For Clinton Camp No Press Is Good Press

For the small band of reporters who regularly cover Sen. Hillary Clinton's campaign, the dirty little secret is this: They rarely -- if ever -- get to speak to the candidate herself.

Clinton, D-N.Y., is running perhaps the most media-controlled -- and media-obsessed -- campaign in presidential history. Her aides carefully screen access to the candidate, generally avoid news conferences on the campaign trail and have been known to throw around the Clintons' considerable weight to block negative stories and influence coverage of the candidate they're protecting and promoting.

Ari Fleischer, a former press secretary to President Bush during his 2000 campaign and first years in the White House, said the Clinton campaign has taken a hallmark of the Bush White House -- carefully controlled media access -- to another level.

"Hillary is no Bill when it comes to discipline -- she has some," Fleischer said. "But it's more than just discipline." During his 2000 run, "George Bush did press [availabilities] just about every day, and he was always disciplined.
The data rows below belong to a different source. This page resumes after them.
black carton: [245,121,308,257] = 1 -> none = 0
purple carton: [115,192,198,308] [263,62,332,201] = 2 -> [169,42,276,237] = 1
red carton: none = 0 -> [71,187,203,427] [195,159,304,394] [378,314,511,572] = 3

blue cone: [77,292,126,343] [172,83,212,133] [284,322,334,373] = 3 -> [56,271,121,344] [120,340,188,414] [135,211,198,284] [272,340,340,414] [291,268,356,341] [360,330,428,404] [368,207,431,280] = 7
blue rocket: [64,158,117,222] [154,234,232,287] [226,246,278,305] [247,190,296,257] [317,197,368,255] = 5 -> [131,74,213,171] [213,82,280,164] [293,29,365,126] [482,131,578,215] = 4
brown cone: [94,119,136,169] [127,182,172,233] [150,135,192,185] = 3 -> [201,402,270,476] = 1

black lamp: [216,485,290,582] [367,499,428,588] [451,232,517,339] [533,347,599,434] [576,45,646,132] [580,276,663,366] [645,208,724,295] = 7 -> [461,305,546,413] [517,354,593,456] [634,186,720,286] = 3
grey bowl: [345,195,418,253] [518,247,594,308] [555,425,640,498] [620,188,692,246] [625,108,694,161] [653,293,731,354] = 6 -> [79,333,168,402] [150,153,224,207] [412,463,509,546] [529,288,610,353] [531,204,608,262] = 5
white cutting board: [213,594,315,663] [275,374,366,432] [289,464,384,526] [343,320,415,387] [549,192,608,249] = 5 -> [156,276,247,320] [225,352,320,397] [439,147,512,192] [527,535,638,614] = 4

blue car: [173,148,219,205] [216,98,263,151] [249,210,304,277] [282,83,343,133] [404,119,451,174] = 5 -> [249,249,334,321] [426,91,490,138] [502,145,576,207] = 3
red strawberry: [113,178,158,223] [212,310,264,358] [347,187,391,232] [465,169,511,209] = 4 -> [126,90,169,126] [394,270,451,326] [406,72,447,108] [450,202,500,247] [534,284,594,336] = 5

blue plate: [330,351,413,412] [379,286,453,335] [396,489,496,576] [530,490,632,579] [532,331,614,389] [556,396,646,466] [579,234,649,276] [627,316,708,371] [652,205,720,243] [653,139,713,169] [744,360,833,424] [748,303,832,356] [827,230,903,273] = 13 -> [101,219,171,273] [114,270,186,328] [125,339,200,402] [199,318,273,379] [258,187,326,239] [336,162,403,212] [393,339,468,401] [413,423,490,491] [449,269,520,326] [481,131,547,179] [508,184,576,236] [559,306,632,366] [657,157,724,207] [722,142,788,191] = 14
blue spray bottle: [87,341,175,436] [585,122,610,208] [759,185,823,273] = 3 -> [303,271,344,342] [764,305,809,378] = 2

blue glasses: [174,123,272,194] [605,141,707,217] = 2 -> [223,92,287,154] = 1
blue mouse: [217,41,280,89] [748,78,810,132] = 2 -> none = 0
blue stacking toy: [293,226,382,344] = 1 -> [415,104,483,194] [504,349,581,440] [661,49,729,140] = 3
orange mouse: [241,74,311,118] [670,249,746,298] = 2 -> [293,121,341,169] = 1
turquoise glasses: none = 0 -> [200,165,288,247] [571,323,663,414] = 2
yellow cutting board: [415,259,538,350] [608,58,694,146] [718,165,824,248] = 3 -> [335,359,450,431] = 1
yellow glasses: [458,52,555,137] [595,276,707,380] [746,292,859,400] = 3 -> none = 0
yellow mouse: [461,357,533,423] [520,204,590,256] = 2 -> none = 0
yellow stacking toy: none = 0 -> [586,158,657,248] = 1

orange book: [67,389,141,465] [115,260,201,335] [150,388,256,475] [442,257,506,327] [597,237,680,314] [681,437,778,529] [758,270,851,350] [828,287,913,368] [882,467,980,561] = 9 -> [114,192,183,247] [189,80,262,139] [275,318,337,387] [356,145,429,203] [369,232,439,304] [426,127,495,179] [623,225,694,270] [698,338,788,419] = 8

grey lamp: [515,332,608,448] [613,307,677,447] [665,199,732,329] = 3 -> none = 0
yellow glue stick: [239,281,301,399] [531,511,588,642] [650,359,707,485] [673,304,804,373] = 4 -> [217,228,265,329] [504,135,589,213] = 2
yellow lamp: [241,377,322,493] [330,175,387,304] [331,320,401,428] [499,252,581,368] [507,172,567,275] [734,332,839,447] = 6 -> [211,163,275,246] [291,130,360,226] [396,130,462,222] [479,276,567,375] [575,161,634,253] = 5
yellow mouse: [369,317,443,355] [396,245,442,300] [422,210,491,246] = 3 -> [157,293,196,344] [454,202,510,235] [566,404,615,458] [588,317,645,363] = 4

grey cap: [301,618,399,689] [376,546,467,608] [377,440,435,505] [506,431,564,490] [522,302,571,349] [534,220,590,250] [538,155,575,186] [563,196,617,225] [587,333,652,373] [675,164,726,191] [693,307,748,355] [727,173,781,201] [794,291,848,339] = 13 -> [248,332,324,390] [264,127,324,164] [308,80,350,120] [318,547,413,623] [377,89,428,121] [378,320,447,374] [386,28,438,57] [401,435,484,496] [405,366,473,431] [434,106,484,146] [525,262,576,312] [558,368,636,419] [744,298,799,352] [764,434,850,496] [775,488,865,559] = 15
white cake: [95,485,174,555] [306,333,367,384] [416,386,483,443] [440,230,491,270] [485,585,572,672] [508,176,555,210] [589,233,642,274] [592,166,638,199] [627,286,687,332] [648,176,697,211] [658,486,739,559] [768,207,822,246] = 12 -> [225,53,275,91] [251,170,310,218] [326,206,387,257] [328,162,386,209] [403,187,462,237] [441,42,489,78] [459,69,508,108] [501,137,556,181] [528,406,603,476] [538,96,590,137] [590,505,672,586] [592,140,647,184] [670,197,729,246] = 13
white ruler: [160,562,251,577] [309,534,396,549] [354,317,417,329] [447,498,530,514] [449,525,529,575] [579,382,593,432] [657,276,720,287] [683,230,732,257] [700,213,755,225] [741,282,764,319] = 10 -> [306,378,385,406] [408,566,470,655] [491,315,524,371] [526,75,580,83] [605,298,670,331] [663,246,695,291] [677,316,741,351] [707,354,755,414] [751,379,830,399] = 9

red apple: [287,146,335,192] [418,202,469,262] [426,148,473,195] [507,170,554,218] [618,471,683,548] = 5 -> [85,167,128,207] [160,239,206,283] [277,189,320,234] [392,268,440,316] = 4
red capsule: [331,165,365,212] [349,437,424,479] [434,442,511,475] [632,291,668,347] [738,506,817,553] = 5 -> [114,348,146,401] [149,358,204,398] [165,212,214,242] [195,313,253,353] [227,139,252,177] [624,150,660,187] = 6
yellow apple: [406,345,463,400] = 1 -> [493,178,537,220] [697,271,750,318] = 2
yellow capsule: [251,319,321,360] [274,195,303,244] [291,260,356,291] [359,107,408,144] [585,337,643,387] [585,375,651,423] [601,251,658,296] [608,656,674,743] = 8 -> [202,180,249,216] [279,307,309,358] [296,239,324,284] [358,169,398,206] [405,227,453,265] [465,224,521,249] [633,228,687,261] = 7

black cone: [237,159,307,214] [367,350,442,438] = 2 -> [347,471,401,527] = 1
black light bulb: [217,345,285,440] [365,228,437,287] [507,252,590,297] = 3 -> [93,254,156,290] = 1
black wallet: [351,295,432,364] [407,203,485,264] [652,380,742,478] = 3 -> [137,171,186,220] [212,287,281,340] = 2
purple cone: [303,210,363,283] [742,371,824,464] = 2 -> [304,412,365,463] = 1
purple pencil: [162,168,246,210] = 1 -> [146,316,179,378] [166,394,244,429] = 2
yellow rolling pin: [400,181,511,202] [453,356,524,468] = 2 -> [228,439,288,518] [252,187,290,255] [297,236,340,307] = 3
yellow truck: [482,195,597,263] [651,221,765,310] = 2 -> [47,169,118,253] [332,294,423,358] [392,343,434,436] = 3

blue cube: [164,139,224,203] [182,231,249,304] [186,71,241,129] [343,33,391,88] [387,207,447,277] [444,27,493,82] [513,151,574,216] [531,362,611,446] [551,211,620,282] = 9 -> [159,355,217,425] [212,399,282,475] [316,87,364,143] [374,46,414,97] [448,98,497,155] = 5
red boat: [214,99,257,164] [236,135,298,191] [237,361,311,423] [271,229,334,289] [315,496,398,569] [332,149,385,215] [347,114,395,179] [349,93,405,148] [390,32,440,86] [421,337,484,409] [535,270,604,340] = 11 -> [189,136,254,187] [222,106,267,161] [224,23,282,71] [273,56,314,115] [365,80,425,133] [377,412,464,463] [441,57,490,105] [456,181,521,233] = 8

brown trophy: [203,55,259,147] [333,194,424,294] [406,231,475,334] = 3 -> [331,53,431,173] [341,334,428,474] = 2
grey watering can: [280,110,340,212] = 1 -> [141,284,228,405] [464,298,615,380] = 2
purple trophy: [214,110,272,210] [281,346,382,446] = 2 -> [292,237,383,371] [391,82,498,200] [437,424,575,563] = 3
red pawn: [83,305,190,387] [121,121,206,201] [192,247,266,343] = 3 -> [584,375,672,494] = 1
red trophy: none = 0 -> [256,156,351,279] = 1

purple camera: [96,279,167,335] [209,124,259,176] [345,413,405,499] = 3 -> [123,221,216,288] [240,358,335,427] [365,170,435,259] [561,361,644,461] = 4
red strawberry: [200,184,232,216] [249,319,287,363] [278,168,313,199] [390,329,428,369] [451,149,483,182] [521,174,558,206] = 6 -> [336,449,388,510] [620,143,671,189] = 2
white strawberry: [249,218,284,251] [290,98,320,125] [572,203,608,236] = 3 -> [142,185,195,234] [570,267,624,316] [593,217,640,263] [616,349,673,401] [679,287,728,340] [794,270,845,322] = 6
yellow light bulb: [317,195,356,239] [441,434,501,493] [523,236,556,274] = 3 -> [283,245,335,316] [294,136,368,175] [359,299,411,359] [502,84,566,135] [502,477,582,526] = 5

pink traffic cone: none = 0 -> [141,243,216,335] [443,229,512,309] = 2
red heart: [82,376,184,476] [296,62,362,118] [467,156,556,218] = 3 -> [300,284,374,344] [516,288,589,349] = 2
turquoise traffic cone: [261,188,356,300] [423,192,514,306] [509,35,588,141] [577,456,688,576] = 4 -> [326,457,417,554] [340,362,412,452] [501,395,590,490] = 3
"Hillary is also disciplined," Fleischer continued, "but she keeps her distance from the press probably because she doesn't like them." "She sees all downside in access. As a front-runner with a 20-point margin, the press can hurt her more than help her."

A Window Into the Clinton Campaign

The latest episode to emerge, reported Monday by Politico, offers a window into how the campaign uses perhaps its biggest asset -- former President Bill Clinton -- to protect Sen. Clinton's reputation.

According to Politico, Clinton aides convinced GQ's editors to spike an unflattering piece about the campaign's inner workings by threatening the magazine's access to the former president, who is the subject of a planned cover story.

GQ representatives have confirmed that they killed a planned story on the Clinton campaign, though they refuse to comment on their reasons. Clinton campaign officials declined to comment on the incident, and communications director Howard Wolfson said the campaign would not discuss its overall relationship with the press.

Clinton aides say privately that while they certainly grant less access than some other campaigns -- particularly those of Sen. John McCain, R-Ariz., and former Democratic North Carolina Sen. John Edwards -- reporters also grumble about not getting regular contact with Clinton's main rival for the Democratic nomination, Sen. Barack Obama, D-Ill.

They point out that Clinton schedules interviews with local reporters during most of her trips, as is typical of candidates during a presidential campaign.

Campaigns Take Media Into Their Own Hands

All campaigns seek to mold media coverage. The Clinton campaign's tightly controlled access, her aides argue, is simply a function of modern campaigning, where every public utterance is subject to a posting, and candidates have new ways of reaching voters directly.

Gone are the freewheeling days of 1992, they say, when Bill Clinton spent endless hours chatting up reporters in the back of his campaign bus. This year's Clinton campaign is much more likely to generate positive press coverage -- and ultimately reach voters -- with a Web video of its own, such as the one that featured Bill and Hillary in a spoof of the final episode of "The Sopranos."